======== Selected excerpt

The generalized Parseval identity states that given $\{e_i\}_1^\infty$ a complete orthonormal system in Hilbert space $H$ then for all $g,h\in H : \langle g,h\rangle =\sum_{i=1}^{i=\infty} \langle g,e_i \rangle \langle e_i , h \rangle$. I don't know if it is true, yet I try to show that the series absolutely converges, i.e $\sum_1^\infty |\langle g,e_i\rangle||\langle e_i,h\rangle| <\infty $.
The only thing I had in mind for bounding $\sum_1^\infty |\langle g,e_i\rangle||\langle e_i,h\rangle|$ is Cauchy Schwartz inequality , i.e $\sum_1^\infty |\langle g,e_i\rangle||\langle e_i,h\rangle| \le \sum_1^\infty ||g||\cdot||e_i||\cdot||e_i|| \cdot||h|| = \sum_1^\infty ||g|| \cdot ||h||$ , but it seems as if this is too curse bound since this sum doesn't generally converge.
Best Answer
Fix $n \in \Bbb{N}$, and consider the vectors \begin{align*} u &= (|\langle g, e_1 \rangle|, \ldots, |\langle g, e_n \rangle|), \\ v &= (|\langle e_1, h \rangle|, \ldots, |\langle e_n, h \rangle|). \end{align*} Then, by Cauchy-Schwarz on $\Bbb{R}^n$, $$u \cdot v \le \|u\| \|v\| \implies \sum_{i=1}^n |\langle g, e_i \rangle| |\langle e_i, h \rangle| \le \sqrt{\sum_{i=1}^n |\langle g, e_i \rangle|^2} \sqrt{\sum_{i=1}^n |\langle e_i, h \rangle|^2}.$$ Given that the $e_i$s are orthonormal, we have \begin{align*} \sqrt{\sum_{i=1}^n |\langle g, e_i \rangle|^2} &\le \|g\| \\ \sqrt{\sum_{i=1}^n |\langle e_i, h \rangle|^2} &\le \|h\|, \end{align*} hence $$\sum_{i=1}^n |\langle g, e_i \rangle| |\langle e_i, h \rangle| \le \|g\| \|h\| < \infty.$$

================
======== Records to process

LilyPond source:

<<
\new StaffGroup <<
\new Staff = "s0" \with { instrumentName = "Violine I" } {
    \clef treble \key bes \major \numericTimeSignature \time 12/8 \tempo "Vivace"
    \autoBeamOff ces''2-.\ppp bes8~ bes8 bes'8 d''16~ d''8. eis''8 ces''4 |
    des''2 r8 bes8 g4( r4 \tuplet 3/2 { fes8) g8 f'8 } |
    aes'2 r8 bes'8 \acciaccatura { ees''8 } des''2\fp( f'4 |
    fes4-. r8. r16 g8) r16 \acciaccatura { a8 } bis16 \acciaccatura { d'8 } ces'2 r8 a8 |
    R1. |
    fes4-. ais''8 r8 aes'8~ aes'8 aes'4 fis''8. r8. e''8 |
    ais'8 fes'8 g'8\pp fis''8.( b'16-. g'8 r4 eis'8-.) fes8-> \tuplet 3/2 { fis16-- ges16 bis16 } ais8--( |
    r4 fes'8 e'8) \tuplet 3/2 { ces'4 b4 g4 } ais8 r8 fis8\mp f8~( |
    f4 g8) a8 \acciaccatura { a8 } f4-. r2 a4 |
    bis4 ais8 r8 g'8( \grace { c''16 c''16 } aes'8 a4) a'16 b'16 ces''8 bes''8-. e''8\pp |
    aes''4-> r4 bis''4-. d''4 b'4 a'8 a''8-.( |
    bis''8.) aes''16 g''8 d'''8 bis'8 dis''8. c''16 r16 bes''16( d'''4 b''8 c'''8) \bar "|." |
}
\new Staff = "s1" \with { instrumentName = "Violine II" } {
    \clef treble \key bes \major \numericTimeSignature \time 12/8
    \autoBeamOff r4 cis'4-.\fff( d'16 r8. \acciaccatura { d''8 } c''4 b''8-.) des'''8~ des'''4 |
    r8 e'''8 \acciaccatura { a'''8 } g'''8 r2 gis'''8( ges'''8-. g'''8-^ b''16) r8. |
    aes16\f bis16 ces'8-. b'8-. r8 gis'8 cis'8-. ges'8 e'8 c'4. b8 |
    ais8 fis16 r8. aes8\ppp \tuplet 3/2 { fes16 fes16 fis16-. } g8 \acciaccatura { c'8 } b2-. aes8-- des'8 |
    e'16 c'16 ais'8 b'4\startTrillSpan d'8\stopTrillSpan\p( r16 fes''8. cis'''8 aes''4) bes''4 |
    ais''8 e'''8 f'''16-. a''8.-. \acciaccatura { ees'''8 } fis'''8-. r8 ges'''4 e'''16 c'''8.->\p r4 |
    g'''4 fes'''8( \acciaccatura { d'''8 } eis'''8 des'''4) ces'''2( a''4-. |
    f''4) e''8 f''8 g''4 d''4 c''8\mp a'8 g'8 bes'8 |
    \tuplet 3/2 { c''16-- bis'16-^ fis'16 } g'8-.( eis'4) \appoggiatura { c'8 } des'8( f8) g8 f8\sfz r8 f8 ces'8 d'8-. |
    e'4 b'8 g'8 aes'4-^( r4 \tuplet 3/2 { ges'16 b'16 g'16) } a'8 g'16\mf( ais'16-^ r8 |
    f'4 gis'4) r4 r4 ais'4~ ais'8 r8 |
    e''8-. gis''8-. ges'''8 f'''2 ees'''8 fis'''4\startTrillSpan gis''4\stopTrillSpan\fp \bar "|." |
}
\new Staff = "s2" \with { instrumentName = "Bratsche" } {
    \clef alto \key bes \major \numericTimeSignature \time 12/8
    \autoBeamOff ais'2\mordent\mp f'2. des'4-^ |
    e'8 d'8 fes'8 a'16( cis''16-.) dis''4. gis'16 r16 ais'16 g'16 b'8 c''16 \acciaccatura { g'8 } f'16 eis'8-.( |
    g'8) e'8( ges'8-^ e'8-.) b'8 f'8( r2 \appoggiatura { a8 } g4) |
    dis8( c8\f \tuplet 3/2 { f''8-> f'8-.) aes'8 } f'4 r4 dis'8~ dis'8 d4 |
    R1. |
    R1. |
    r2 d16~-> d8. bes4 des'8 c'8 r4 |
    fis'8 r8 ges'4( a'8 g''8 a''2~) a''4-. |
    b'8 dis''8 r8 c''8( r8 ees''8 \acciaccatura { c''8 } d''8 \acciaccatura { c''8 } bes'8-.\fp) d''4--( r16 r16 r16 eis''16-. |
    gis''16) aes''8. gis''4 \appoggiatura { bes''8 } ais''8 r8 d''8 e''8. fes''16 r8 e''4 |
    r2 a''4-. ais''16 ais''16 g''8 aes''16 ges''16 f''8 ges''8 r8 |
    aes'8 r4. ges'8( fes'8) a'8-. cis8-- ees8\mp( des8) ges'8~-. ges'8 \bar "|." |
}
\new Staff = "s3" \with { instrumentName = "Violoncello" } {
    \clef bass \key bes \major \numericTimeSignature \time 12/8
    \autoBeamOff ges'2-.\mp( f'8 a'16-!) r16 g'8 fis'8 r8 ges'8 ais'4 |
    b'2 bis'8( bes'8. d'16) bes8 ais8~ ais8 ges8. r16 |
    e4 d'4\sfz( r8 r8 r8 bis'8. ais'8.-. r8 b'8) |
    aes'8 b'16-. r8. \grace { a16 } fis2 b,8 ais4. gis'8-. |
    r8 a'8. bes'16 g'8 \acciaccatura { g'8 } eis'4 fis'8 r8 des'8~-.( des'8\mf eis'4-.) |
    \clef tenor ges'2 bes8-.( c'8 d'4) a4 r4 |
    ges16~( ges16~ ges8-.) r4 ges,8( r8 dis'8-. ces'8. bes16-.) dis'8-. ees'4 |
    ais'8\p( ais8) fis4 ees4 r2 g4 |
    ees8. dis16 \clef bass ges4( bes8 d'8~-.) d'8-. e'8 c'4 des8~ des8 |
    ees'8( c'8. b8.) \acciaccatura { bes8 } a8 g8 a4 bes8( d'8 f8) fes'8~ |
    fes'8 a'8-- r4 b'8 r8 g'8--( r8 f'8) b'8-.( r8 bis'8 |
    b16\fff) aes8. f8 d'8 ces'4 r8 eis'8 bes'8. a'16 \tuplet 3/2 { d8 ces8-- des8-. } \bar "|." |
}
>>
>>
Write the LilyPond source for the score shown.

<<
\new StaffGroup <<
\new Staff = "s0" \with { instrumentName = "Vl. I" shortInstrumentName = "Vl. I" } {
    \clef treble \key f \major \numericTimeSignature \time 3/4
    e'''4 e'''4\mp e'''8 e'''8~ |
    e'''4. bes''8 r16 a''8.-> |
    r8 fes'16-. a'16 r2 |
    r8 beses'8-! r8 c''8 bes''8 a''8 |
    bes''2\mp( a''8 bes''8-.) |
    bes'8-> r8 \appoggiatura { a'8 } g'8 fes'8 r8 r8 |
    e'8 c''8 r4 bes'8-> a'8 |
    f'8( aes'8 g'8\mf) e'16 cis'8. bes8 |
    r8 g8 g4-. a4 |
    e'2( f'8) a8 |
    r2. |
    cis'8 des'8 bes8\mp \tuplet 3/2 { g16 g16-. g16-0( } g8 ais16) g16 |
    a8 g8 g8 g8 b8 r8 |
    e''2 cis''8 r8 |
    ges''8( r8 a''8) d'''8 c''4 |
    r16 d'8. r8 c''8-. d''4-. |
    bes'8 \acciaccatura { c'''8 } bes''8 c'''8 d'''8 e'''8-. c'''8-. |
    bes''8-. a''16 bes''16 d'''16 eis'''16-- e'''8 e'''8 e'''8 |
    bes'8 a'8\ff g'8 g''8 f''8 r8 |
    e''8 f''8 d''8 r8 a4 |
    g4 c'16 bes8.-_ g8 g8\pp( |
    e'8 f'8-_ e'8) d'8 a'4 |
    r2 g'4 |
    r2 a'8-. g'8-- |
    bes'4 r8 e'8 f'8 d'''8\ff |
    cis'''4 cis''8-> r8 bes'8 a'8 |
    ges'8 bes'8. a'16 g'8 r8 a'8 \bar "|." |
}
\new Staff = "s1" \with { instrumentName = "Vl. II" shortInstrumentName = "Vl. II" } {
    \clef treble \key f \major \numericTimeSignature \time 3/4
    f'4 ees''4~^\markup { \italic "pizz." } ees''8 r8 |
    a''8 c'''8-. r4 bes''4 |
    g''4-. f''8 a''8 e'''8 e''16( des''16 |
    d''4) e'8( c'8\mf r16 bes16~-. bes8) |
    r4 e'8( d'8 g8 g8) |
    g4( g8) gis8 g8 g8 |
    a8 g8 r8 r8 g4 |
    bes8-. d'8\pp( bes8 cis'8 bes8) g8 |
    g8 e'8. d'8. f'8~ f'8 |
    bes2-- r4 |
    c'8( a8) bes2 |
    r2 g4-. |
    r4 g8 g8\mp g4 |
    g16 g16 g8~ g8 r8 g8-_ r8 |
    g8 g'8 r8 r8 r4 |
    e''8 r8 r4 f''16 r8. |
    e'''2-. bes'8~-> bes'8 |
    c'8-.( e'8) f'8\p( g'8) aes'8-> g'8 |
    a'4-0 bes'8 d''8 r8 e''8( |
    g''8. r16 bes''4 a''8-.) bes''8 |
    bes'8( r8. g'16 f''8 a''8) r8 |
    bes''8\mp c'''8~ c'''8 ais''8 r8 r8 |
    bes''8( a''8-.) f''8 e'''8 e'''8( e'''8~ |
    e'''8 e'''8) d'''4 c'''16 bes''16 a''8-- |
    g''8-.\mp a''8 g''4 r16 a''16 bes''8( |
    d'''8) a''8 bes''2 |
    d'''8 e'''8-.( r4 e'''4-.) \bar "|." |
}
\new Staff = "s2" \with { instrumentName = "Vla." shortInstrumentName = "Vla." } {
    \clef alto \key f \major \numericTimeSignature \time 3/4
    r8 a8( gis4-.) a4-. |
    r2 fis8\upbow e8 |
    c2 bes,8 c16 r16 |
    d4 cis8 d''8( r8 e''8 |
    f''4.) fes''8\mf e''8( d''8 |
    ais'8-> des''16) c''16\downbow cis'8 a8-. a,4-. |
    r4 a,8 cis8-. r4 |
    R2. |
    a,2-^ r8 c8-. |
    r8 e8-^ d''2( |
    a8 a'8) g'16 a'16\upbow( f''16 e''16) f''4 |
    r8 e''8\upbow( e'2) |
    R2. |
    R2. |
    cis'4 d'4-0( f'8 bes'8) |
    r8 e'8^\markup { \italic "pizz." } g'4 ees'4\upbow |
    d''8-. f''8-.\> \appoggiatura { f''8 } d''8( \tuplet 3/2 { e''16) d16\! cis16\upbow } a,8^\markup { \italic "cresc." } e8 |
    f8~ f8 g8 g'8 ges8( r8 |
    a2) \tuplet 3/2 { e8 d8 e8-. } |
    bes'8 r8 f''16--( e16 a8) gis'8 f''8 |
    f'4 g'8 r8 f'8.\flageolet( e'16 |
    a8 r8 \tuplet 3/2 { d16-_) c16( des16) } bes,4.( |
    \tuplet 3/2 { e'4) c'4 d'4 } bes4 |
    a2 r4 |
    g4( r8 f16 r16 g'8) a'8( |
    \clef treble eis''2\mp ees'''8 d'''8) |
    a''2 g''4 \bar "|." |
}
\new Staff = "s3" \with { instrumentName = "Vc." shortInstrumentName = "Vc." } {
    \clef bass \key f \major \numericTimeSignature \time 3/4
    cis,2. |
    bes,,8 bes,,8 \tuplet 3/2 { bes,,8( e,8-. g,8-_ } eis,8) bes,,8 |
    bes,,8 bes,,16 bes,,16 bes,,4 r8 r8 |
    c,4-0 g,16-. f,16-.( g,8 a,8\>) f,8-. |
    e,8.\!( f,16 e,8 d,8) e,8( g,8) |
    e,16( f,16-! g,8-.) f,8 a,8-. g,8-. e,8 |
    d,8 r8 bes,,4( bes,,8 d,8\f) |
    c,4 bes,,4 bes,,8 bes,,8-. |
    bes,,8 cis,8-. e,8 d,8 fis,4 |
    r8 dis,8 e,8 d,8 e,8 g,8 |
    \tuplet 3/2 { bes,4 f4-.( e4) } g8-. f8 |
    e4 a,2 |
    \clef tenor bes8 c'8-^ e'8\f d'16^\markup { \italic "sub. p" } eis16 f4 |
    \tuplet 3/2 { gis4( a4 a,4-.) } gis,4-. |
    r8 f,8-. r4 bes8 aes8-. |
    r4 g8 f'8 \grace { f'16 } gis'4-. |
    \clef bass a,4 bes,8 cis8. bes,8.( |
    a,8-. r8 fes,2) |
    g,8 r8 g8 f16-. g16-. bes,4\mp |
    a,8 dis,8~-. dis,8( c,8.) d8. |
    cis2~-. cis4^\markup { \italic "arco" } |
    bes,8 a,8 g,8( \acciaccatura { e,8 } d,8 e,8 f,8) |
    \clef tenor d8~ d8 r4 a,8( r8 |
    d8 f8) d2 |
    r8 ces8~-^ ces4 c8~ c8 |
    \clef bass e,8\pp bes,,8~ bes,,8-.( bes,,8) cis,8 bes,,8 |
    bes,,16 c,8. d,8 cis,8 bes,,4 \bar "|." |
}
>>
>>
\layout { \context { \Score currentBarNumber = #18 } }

================

## Required actions:
a: Translate this sentence from the Parseval identity thread into Spanish: "I don't know if it is true, yet I try to show that the series absolutely converges, i.e $\sum_1^\infty |\langle g,e_i\rangle||\langle e_i,h\rangle| <\infty $."
b: Gather every line of the entries that contains the string "numericTimeSignature".
The Parseval identity thread and the entries have nothing to do with each other.

## Responses to the tasks:
a: No sé si es cierto, pero intento demostrar que la serie converge absolutamente, es decir, $\sum_1^\infty |\langle g,e_i\rangle||\langle e_i,h\rangle| <\infty $.

b:
    \clef treble \key bes \major \numericTimeSignature \time 12/8 \tempo "Vivace"
    \clef treble \key bes \major \numericTimeSignature \time 12/8
    \clef alto \key bes \major \numericTimeSignature \time 12/8
    \clef bass \key bes \major \numericTimeSignature \time 12/8
    \clef treble \key f \major \numericTimeSignature \time 3/4
    \clef treble \key f \major \numericTimeSignature \time 3/4
    \clef alto \key f \major \numericTimeSignature \time 3/4
    \clef bass \key f \major \numericTimeSignature \time 3/4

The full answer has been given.